Matthew Macreadie
Investors looking for quasi-government risk, should look no further than Airservices Australia. The new Airservices Australia bond issue provides a lower-risk option with an enhanced government bond return for a AAA asset.
– The 6-year bond issue priced at a coupon of 5.4% or a spread of ACGB Nov-28 +167bps.
– The 10-year bond issue priced at a coupon of 6% or a spread of ACGB Nov-32 +197bps.
In relative value terms, the 6- and 10-year securities are pricing with a spread equivalent to somewhere between a A/AA grade asset.

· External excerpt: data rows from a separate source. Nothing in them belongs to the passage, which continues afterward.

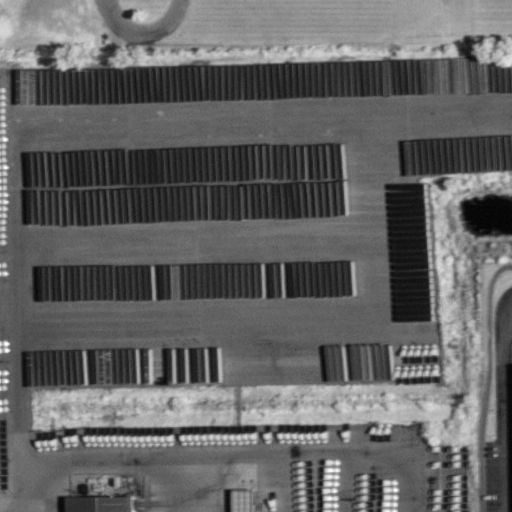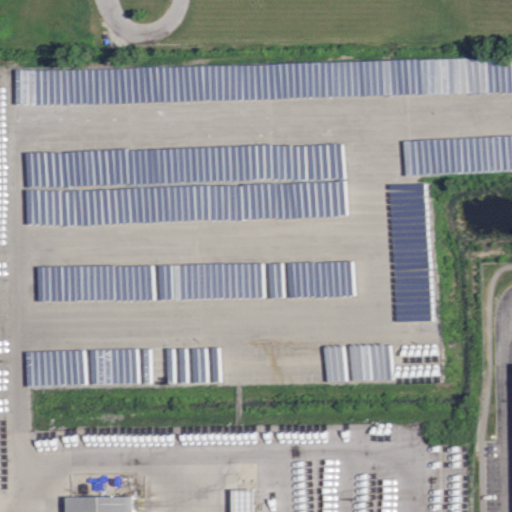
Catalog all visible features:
road: (142, 28)
road: (277, 112)
road: (503, 417)
building: (508, 417)
road: (122, 467)
building: (106, 503)
road: (8, 505)
building: (105, 505)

Airservices Australia - Trade Idea
Airservices Australia is rated AAA (by S&P) and is a government-owned organisation established by the Air Services Act 1995. The company is Australia’s monopoly provider of air traffic management and aviation rescue fire fighting services, operating at 29 major airports and managing 11% of the worlds airspace. Airservices Australia’s assets are located at 1,079 sites around Australia with a combined book value of AUD2,591m.
Source: Airservices Australia Investor Presentation
As the world transitions to living with COVID-19 and borders re-open, the industry’s operating environment and recovery have entered a new phase. The government provided assistance of AUD1,132m in FY21 (on top of AUD250m provided in FY20) to help manage growing debt and fund key services. Further assistance in the form of a AUD495m equity investment was announced in the Federal Budget in May 2022.